The beginning of season it was announced that the ‘fed permitted for hire sector’ got 49 days of season and the rec anglers got 3 mainly because of the non compliant state seasons and the fact that the rec anglers surpassed their ‘limit’ that was set below their real limit by a buffer to account for the fact that NMFS can’t collect good data from the rec sector. Keep in mind that a fed permitted for hire vessel can’t keep a fish when its closed in fed waters even when in state waters where it’s opened. That is why the rec sector iis punished for these non compliant state seasons. For example, if the state of LA has a 365 state ARS season but only a 49 day fed season a party boat or charter boat with fed permits there can only fish 49 days while the private boat owner can go enjoy 365 days in state waters. 

The department of commerce and senate went over the heads of NOAAs NMFS gulf council to lengthen the 3 day rec sector to a lucrative weekend style rally fishery starting July 16th until sept 4th. This in my opinion was very cool (even though it didn’t help my business and could actually severly penalize it if NOAA decides to spite us next year). However, this was the first time ever that the rec angler was able to unite and call enough support and attention to the federal mismanagement and that to me is a HUGE WIN! 

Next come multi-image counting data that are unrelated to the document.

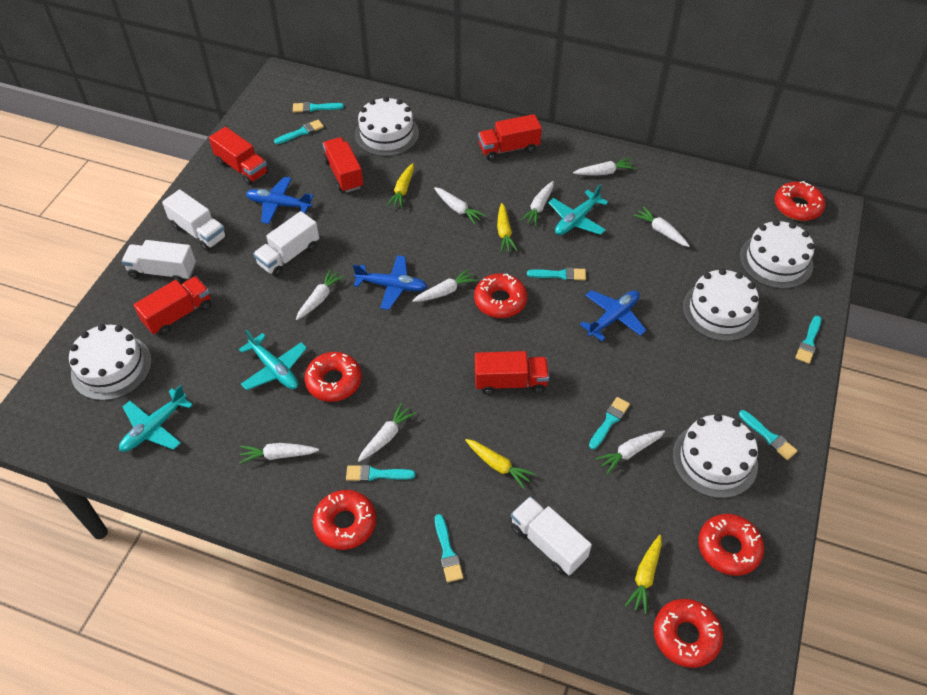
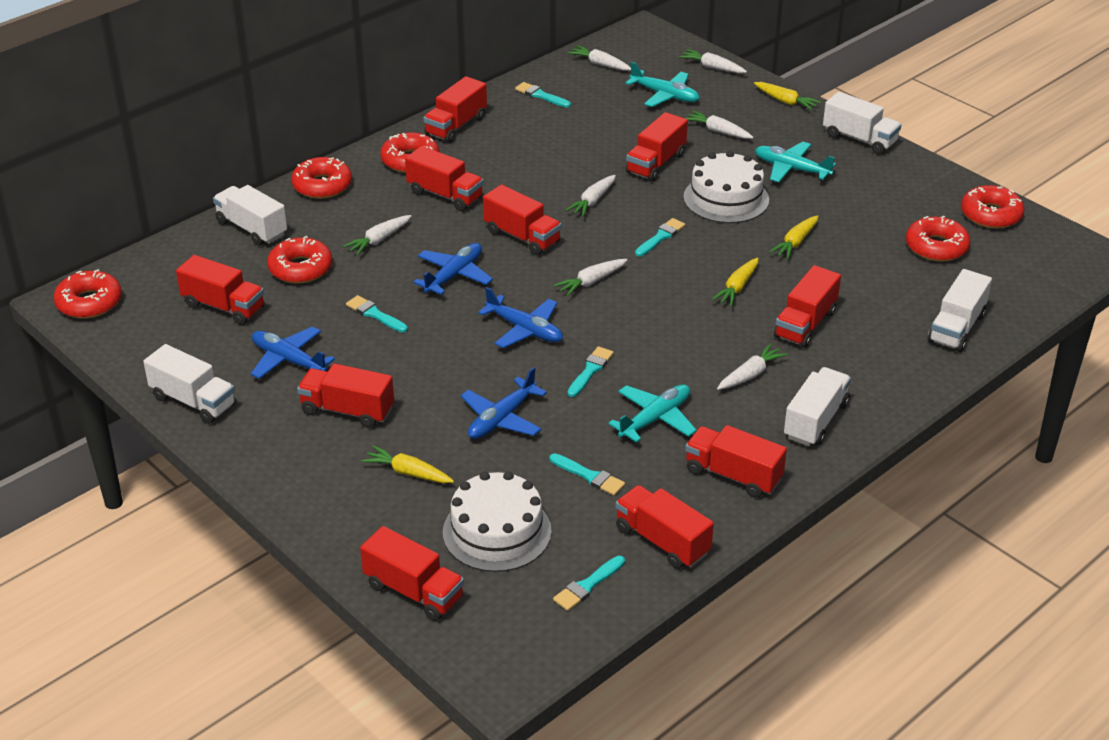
blue plane: 3 -> 4
red truck: 5 -> 10
turquoise brush: 8 -> 6
white cake: 5 -> 2
white carrot: 9 -> 7
white truck: 4 -> 5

We must all unite as rec, for hire, and commercial anglers to help us further our struggle against this federal mismanagement that is being swayed by special interest groups like PEW, EDF, Oceana, Ocean Conservancy and others to protect the fishery FROM the citizens instead of FOR us… 
If you agree great, if you don’t agree that’s fine too I just want to get my opinion across and call for unity not infighting and please do not think for a second we support sector separation or the catch share systems because we have been against them from the start. Keep in mind we did not participate in that head boat pilot program that gave quota to some select head boats to allow them to fish gags and ars anytime they saw fit. This allocation or catch share style management is just around the corner to becoming real in the for hire charter and head boat industry this is why this petition is praising their management style and rebuilding efforts because they support this future allocation based management. 

Commercial anglers are NOT the issue, they have been fighting for decades longer than us and for them the IFQ system is working because again they are not interested in the opportunity to fish they are all about feeding their families by filling their boxes. Keep in mind we sat by the past few decades as their livehoods were being threatened and their fleets diminished by 1,00% now that NMFS has become civil with them and the IFQ system established now they have turned their attention to the for hire and rec sectors in the past decade with the push for sector separation that allowed them to divide and conquer us and now they are pushing this allocation based management on us like they did in the commercial sector this management style will not preserve our opportunity to fish and isn’t going to work for us rec anglers because again the for hire and rec sectors are all the same we are all rec anglers… again this is all my own opinion.

Hope to see you all at the next NMFS gulf council meetin in san Antonio Texas August 7th-10th I will be there continuing the fight against the perversion of the gulf council to protect the fishery FROM us instead of FOR us. 

Tight lines to you all no matter where you stand, hope to have open access public fishery for generations to come

remember, “If you’re too busy to go fishing, You’re just too busy!”


----------